### JOB
Each entry should be restated word for word, with all pictures left out.
--*--
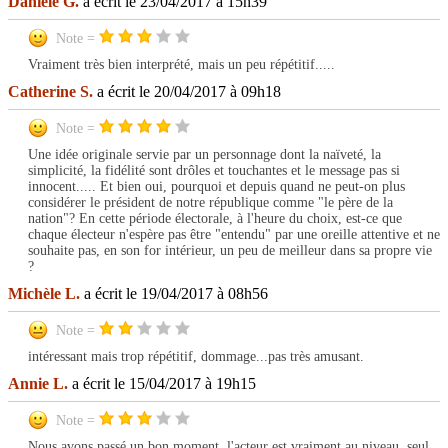
Danièle G.
a écrit le 23/04/2017 à 15h39
Note =
Vraiment très bien interprété, mais un peu répétitif.....
Catherine S.
a écrit le 20/04/2017 à 09h18
Note =
Une idée originale servie par un personnage dont la naïveté, la
simplicité, la fidélité sont drôles et touchantes et le message pas si
innocent..... Et bien oui, pourquoi et depuis quand ne peut-on plus
considérer le président de notre république comme "le père de la
nation"? En cette période électorale, à l'heure du choix, est-ce que
chaque électeur n'espère pas être "entendu" par une oreille attentive et ne
souhaite pas, en son for intérieur, un peu de meilleur dans sa propre vie
?
Michèle L.
a écrit le 19/04/2017 à 08h56
Note =
intéressant mais trop répétitif, dommage...pas très amusant.
Annie L.
a écrit le 15/04/2017 à 19h15
Note =
Nous avons passé un bon moment, l'acteur est vraiment au niveau, seul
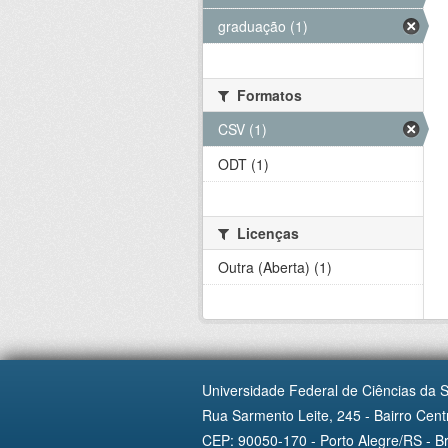
graduação (1)
Formatos
CSV (1)
ODT (1)
Licenças
Outra (Aberta) (1)
Universidade Federal de Ciências da 
Rua Sarmento Leite, 245 - Bairro Centr
CEP: 90050-170 - Porto Alegre/RS - Br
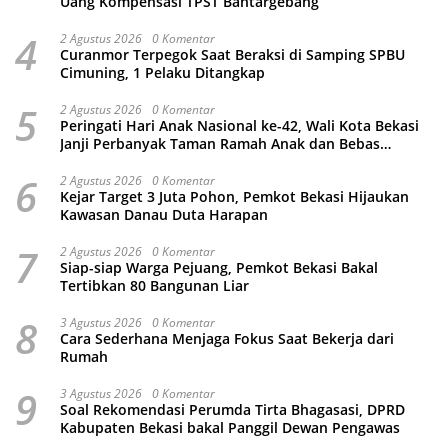
Uang Kompensasi TPST Bantargebang
4
2 Agustus 2026
0 Komentar
Curanmor Terpegok Saat Beraksi di Samping SPBU
Cimuning, 1 Pelaku Ditangkap
5
2 Agustus 2026
0 Komentar
Peringati Hari Anak Nasional ke-42, Wali Kota Bekasi
Janji Perbanyak Taman Ramah Anak dan Bebas
Perundungan
6
2 Agustus 2026
0 Komentar
Kejar Target 3 Juta Pohon, Pemkot Bekasi Hijaukan
Kawasan Danau Duta Harapan
7
2 Agustus 2026
0 Komentar
Siap-siap Warga Pejuang, Pemkot Bekasi Bakal
Tertibkan 80 Bangunan Liar
8
3 Agustus 2026
0 Komentar
Cara Sederhana Menjaga Fokus Saat Bekerja dari
Rumah
9
3 Agustus 2026
0 Komentar
Soal Rekomendasi Perumda Tirta Bhagasasi, DPRD
Kabupaten Bekasi bakal Panggil Dewan Pengawas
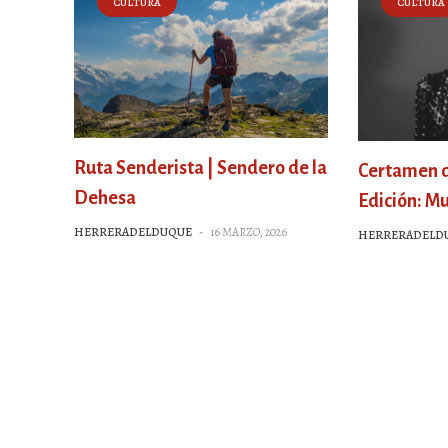
CULTURA
CULTURA
Ruta Senderista | Sendero de la
Certamen de
Dehesa
Edición: Mu
HERRERADELDUQUE
-
16 MARZO, 2026
HERRERADELD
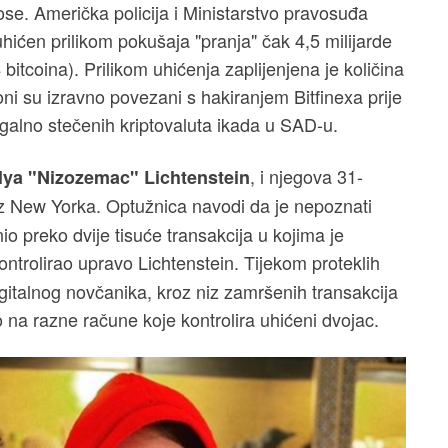
se. Američka policija i Ministarstvo pravosuđa
uhićen prilikom pokušaja "pranja" čak 4,5 milijarde
bitcoina). Prilikom uhićenja zaplijenjena je količina
 oni su izravno povezani s hakiranjem Bitfinexa prije
egalno stečenih kriptovaluta ikada u SAD-u.
, i njegova 31-
Ilya "Nizozemac" Lichtenstein
iz New Yorka. Optužnica navodi da je nepoznati
o preko dvije tisuće transakcija u kojima je
kontrolirao upravo Lichtenstein. Tijekom proteklih
igitalnog novčanika, kroz niz zamršenih transakcija
o na razne račune koje kontrolira uhićeni dvojac.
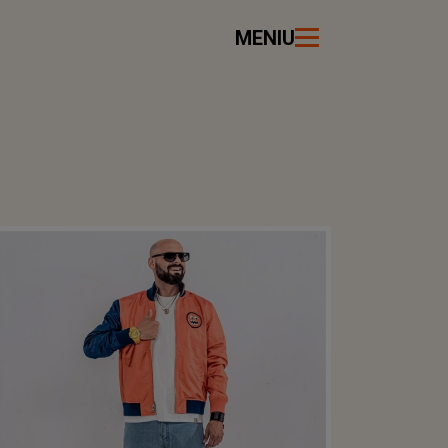
MENIU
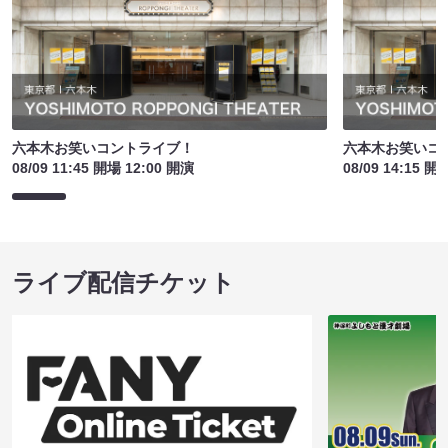
六本木お笑いコントライブ！
六本木お笑いコ
08/09 11:45 開場 12:00 開演
08/09 14:15 開
ライブ配信チケット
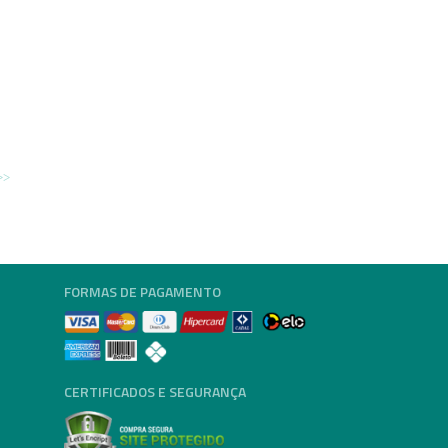
FORMAS DE PAGAMENTO
CERTIFICADOS E SEGURANÇA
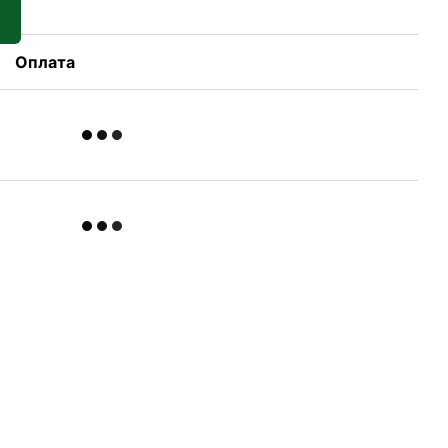
Оплата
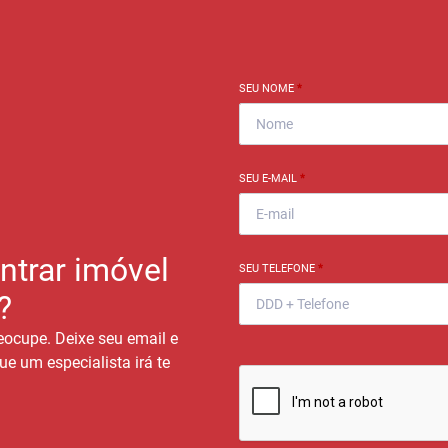
SEU NOME
*
SEU E-MAIL
*
ntrar imóvel
SEU TELEFONE
*
?
eocupe. Deixe seu email e
ue um especialista irá te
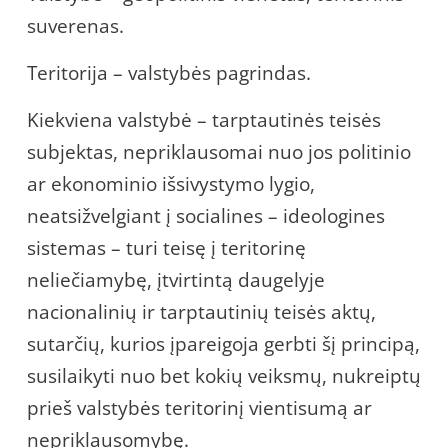
suverenas.
Teritorija – valstybės pagrindas.
Kiekviena valstybė – tarptautinės teisės
subjektas, nepriklausomai nuo jos politinio
ar ekonominio išsivystymo lygio,
neatsižvelgiant į socialines – ideologines
sistemas – turi teisę į teritorinę
neliečiamybę, įtvirtintą daugelyje
nacionalinių ir tarptautinių teisės aktų,
sutarčių, kurios įpareigoja gerbti šį principą,
susilaikyti nuo bet kokių veiksmų, nukreiptų
prieš valstybės teritorinį vientisumą ar
nepriklausomybę.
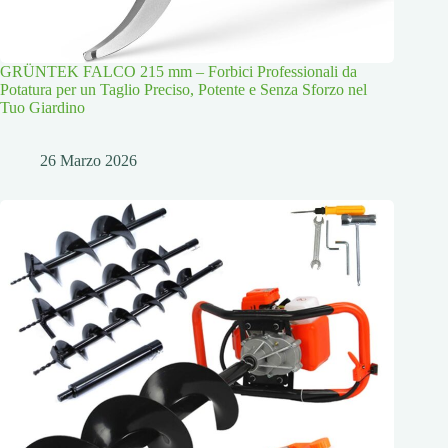
GRÜNTEK FALCO 215 mm – Forbici Professionali da
Potatura per un Taglio Preciso, Potente e Senza Sforzo nel
Tuo Giardino
26 Marzo 2026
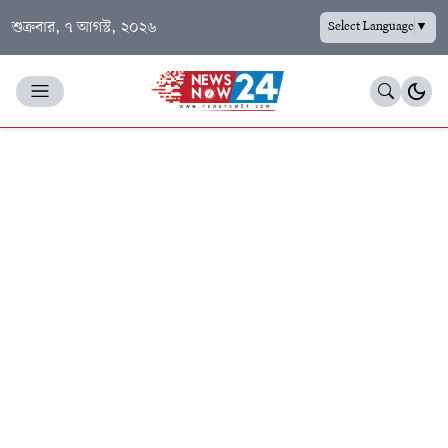
শুক্রবার, ৭ আগস্ট, ২০২৬
Select Language
▼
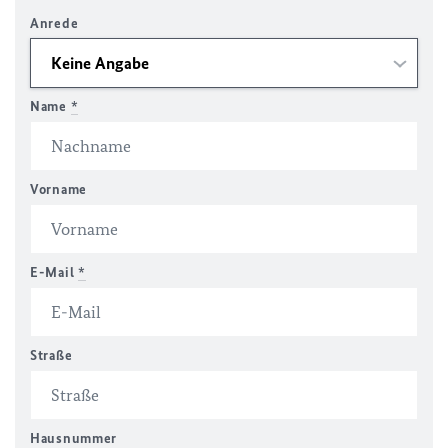
Anrede
Name
*
Vorname
E-Mail
*
Straße
Hausnummer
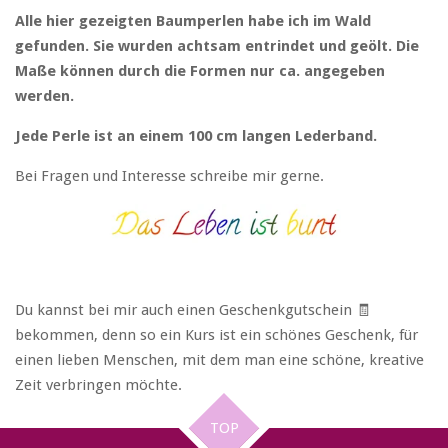
Alle hier gezeigten Baumperlen habe ich im Wald
gefunden. Sie wurden achtsam entrindet und geölt. Die
Maße können durch die Formen nur ca. angegeben
werden.
Jede Perle ist an einem 100 cm langen Lederband.
Bei Fragen und Interesse schreibe mir gerne.
Du kannst bei mir auch einen Geschenkgutschein 🧾
bekommen, denn so ein Kurs ist ein schönes Geschenk, für
einen lieben Menschen, mit dem man eine schöne, kreative
Zeit verbringen möchte.
TOP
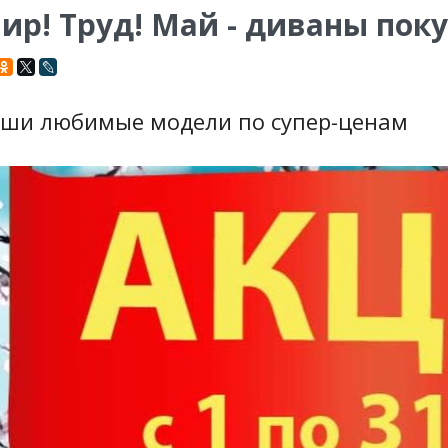
ир! Труд! Май - диваны поку
ши любимые модели по супер-ценам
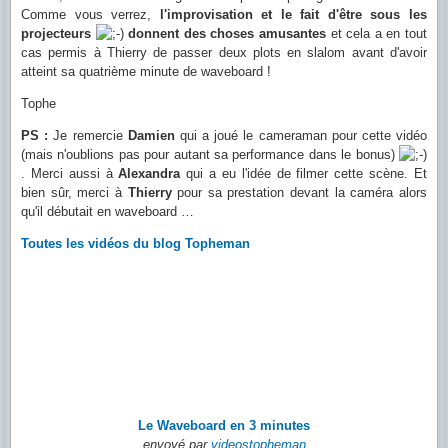
Comme vous verrez,
l'improvisation et le fait d'être sous les
projecteurs
donnent des choses amusantes
et cela a en tout
cas permis à Thierry de passer deux plots en slalom avant d'avoir
atteint sa quatrième minute de waveboard !
Tophe
PS :
Je remercie
Damien
qui a joué le cameraman pour cette vidéo
(mais n'oublions pas pour autant sa performance dans le bonus)
. Merci aussi à
Alexandra
qui a eu l'idée de filmer cette scène. Et
bien sûr, merci à
Thierry
pour sa prestation devant la caméra alors
qu'il débutait en waveboard …
Toutes les vidéos du blog Topheman
Le Waveboard en 3 minutes
envoyé par
videostopheman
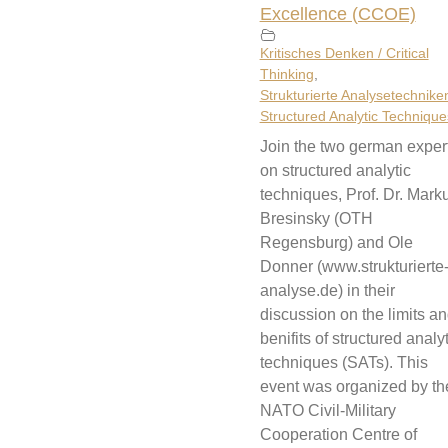
Excellence (CCOE)
Kritisches Denken / Critical
Thinking
,
Strukturierte Analysetechniken
Structured Analytic Technique
Join the two german exper
on structured analytic
techniques, Prof. Dr. Mark
Bresinsky (OTH
Regensburg) and Ole
Donner (www.strukturierte
analyse.de) in their
discussion on the limits a
benifits of structured analyt
techniques (SATs). This
event was organized by th
NATO Civil-Military
Cooperation Centre of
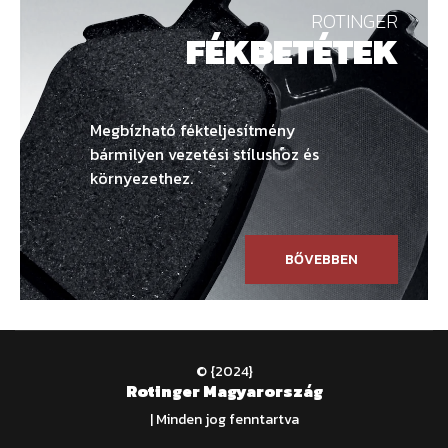
ROTINGER
FÉKBETÉTEK
Megbízható fékteljesítmény
bármilyen vezetési stílushoz és
környezethez.
BŐVEBBEN
© {2024}
Rotinger Magyarország
| Minden jog fenntartva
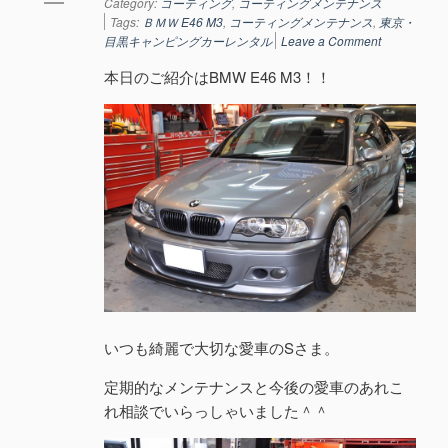
Category:
コーティング
,
コーティングメンテナンス
Tags:
ＢＭＷ E46 M3
,
コーティングメンテナンス
,
東京・
目黒キャンピングカーレンタル
Leave a Comment
本日のご紹介はBMW E46 M3！！
いつも綺麗で大切な愛車のSさま。
定期的なメンテナンスと今後の愛車のあれこ
れ相談でいらっしゃいました＾＾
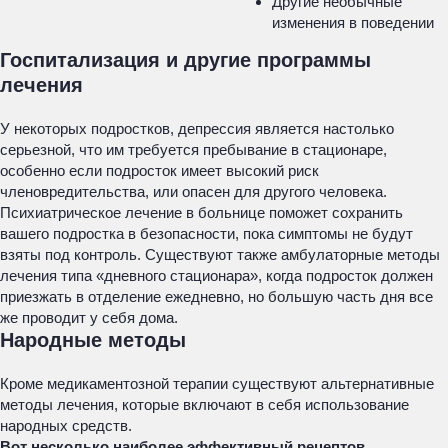
Другие необычные
изменения в поведении
Госпитализация и другие программы
лечения
У некоторых подростков, депрессия является настолько
серьезной, что им требуется пребывание в стационаре,
особенно если подросток имеет высокий риск
членовредительства, или опасен для другого человека.
Психиатрическое лечение в больнице поможет сохранить
вашего подростка в безопасности, пока симптомы не будут
взяты под контроль. Существуют также амбулаторные методы
лечения типа «дневного стационара», когда подросток должен
приезжать в отделение ежедневно, но большую часть дня все
же проводит у себя дома.
Народные методы
Кроме медикаментозной терапии существуют альтернативные
методы лечения, которые включают в себя использование
народных средств.
Вот несколько наиболее эффективный рецептов,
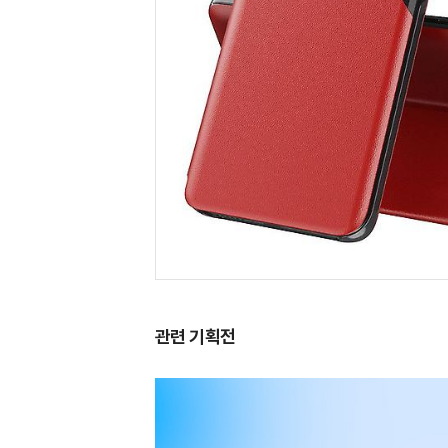
관련 기획전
--*--
### WRITTEN SOLUTION
Danièle G.
a écrit le 23/04/2017 à 15h39
Note =
Vraiment très bien interprété, mais un peu répétitif.....
Catherine S.
a écrit le 20/04/2017 à 09h18
Note =
Une idée originale servie par un personnage dont la naïveté, la
simplicité, la fidélité sont drôles et touchantes et le message pas si
innocent..... Et bien oui, pourquoi et depuis quand ne peut-on plus
considérer le président de notre république comme "le père de la
nation"? En cette période électorale, à l'heure du choix, est-ce que
chaque électeur n'espère pas être "entendu" par une oreille attentive et ne
souhaite pas, en son for intérieur, un peu de meilleur dans sa propre vie
?
Michèle L.
a écrit le 19/04/2017 à 08h56
Note =
intéressant mais trop répétitif, dommage...pas très amusant.
Annie L.
a écrit le 15/04/2017 à 19h15
Note =
Nous avons passé un bon moment, l'acteur est vraiment au niveau, seul
graduação (1)
Formatos
CSV (1)
ODT (1)
Licenças
Outra (Aberta) (1)
Universidade Federal de Ciências da 
Rua Sarmento Leite, 245 - Bairro Centr
CEP: 90050-170 - Porto Alegre/RS - Br
Uang Kompensasi TPST Bantargebang
4
2 Agustus 2026
0 Komentar
Curanmor Terpegok Saat Beraksi di Samping SPBU
Cimuning, 1 Pelaku Ditangkap
5
2 Agustus 2026
0 Komentar
Peringati Hari Anak Nasional ke-42, Wali Kota Bekasi
Janji Perbanyak Taman Ramah Anak dan Bebas
Perundungan
6
2 Agustus 2026
0 Komentar
Kejar Target 3 Juta Pohon, Pemkot Bekasi Hijaukan
Kawasan Danau Duta Harapan
7
2 Agustus 2026
0 Komentar
Siap-siap Warga Pejuang, Pemkot Bekasi Bakal
Tertibkan 80 Bangunan Liar
8
3 Agustus 2026
0 Komentar
Cara Sederhana Menjaga Fokus Saat Bekerja dari
Rumah
9
3 Agustus 2026
0 Komentar
Soal Rekomendasi Perumda Tirta Bhagasasi, DPRD
Kabupaten Bekasi bakal Panggil Dewan Pengawas
CULTURA
CULTURA
Ruta Senderista | Sendero de la
Certamen de
Dehesa
Edición: Mu
HERRERADELDUQUE
-
16 MARZO, 2026
HERRERADELD
se. Američka policija i Ministarstvo pravosuđa
uhićen prilikom pokušaja "pranja" čak 4,5 milijarde
bitcoina). Prilikom uhićenja zaplijenjena je količina
 oni su izravno povezani s hakiranjem Bitfinexa prije
egalno stečenih kriptovaluta ikada u SAD-u.
, i njegova 31-
Ilya "Nizozemac" Lichtenstein
iz New Yorka. Optužnica navodi da je nepoznati
o preko dvije tisuće transakcija u kojima je
kontrolirao upravo Lichtenstein. Tijekom proteklih
igitalnog novčanika, kroz niz zamršenih transakcija
o na razne račune koje kontrolira uhićeni dvojac.
MENIU
六本木お笑いコントライブ！
六本木お笑いコ
08/09 11:45 開場 12:00 開演
08/09 14:15 開
ライブ配信チケット
FORMAS DE PAGAMENTO
CERTIFICADOS E SEGURANÇA
Оплата
SEU NOME
*
SEU E-MAIL
*
ntrar imóvel
SEU TELEFONE
*
?
eocupe. Deixe seu email e
ue um especialista irá te
suverenas.
Teritorija – valstybės pagrindas.
Kiekviena valstybė – tarptautinės teisės
subjektas, nepriklausomai nuo jos politinio
ar ekonominio išsivystymo lygio,
neatsižvelgiant į socialines – ideologines
sistemas – turi teisę į teritorinę
neliečiamybę, įtvirtintą daugelyje
nacionalinių ir tarptautinių teisės aktų,
sutarčių, kurios įpareigoja gerbti šį principą,
susilaikyti nuo bet kokių veiksmų, nukreiptų
prieš valstybės teritorinį vientisumą ar
nepriklausomybę.
GRÜNTEK FALCO 215 mm – Forbici Professionali da
Potatura per un Taglio Preciso, Potente e Senza Sforzo nel
Tuo Giardino
26 Marzo 2026
শুক্রবার, ৭ আগস্ট, ২০২৬
Select Language
▼
Anrede
Name
*
Vorname
E-Mail
*
Straße
Hausnummer
Alle hier gezeigten Baumperlen habe ich im Wald
gefunden. Sie wurden achtsam entrindet und geölt. Die
Maße können durch die Formen nur ca. angegeben
werden.
Jede Perle ist an einem 100 cm langen Lederband.
Bei Fragen und Interesse schreibe mir gerne.
Du kannst bei mir auch einen Geschenkgutschein 🧾
bekommen, denn so ein Kurs ist ein schönes Geschenk, für
einen lieben Menschen, mit dem man eine schöne, kreative
Zeit verbringen möchte.
TOP
ир! Труд! Май - диваны поку
ши любимые модели по супер-ценам
Comme vous verrez,
l'improvisation et le fait d'être sous les
projecteurs
donnent des choses amusantes
et cela a en tout
cas permis à Thierry de passer deux plots en slalom avant d'avoir
atteint sa quatrième minute de waveboard !
Tophe
PS :
Je remercie
Damien
qui a joué le cameraman pour cette vidéo
(mais n'oublions pas pour autant sa performance dans le bonus)
. Merci aussi à
Alexandra
qui a eu l'idée de filmer cette scène. Et
bien sûr, merci à
Thierry
pour sa prestation devant la caméra alors
qu'il débutait en waveboard …
Toutes les vidéos du blog Topheman
Le Waveboard en 3 minutes
envoyé par
videostopheman
Excellence (CCOE)
Kritisches Denken / Critical
Thinking
,
Strukturierte Analysetechniken
Structured Analytic Technique
Join the two german exper
on structured analytic
techniques, Prof. Dr. Mark
Bresinsky (OTH
Regensburg) and Ole
Donner (www.strukturierte
analyse.de) in their
discussion on the limits a
benifits of structured analyt
techniques (SATs). This
event was organized by th
NATO Civil-Military
Cooperation Centre of
ROTINGER
FÉKBETÉTEK
Megbízható fékteljesítmény
bármilyen vezetési stílushoz és
környezethez.
BŐVEBBEN
© {2024}
Rotinger Magyarország
| Minden jog fenntartva
Category:
コーティング
,
コーティングメンテナンス
Tags:
ＢＭＷ E46 M3
,
コーティングメンテナンス
,
東京・
目黒キャンピングカーレンタル
Leave a Comment
本日のご紹介はBMW E46 M3！！
いつも綺麗で大切な愛車のSさま。
定期的なメンテナンスと今後の愛車のあれこ
れ相談でいらっしゃいました＾＾
Другие необычные
изменения в поведении
Госпитализация и другие программы
лечения
У некоторых подростков, депрессия является настолько
серьезной, что им требуется пребывание в стационаре,
особенно если подросток имеет высокий риск
членовредительства, или опасен для другого человека.
Психиатрическое лечение в больнице поможет сохранить
вашего подростка в безопасности, пока симптомы не будут
взяты под контроль. Существуют также амбулаторные методы
лечения типа «дневного стационара», когда подросток должен
приезжать в отделение ежедневно, но большую часть дня все
же проводит у себя дома.
Народные методы
Кроме медикаментозной терапии существуют альтернативные
методы лечения, которые включают в себя использование
народных средств.
Вот несколько наиболее эффективный рецептов,
관련 기획전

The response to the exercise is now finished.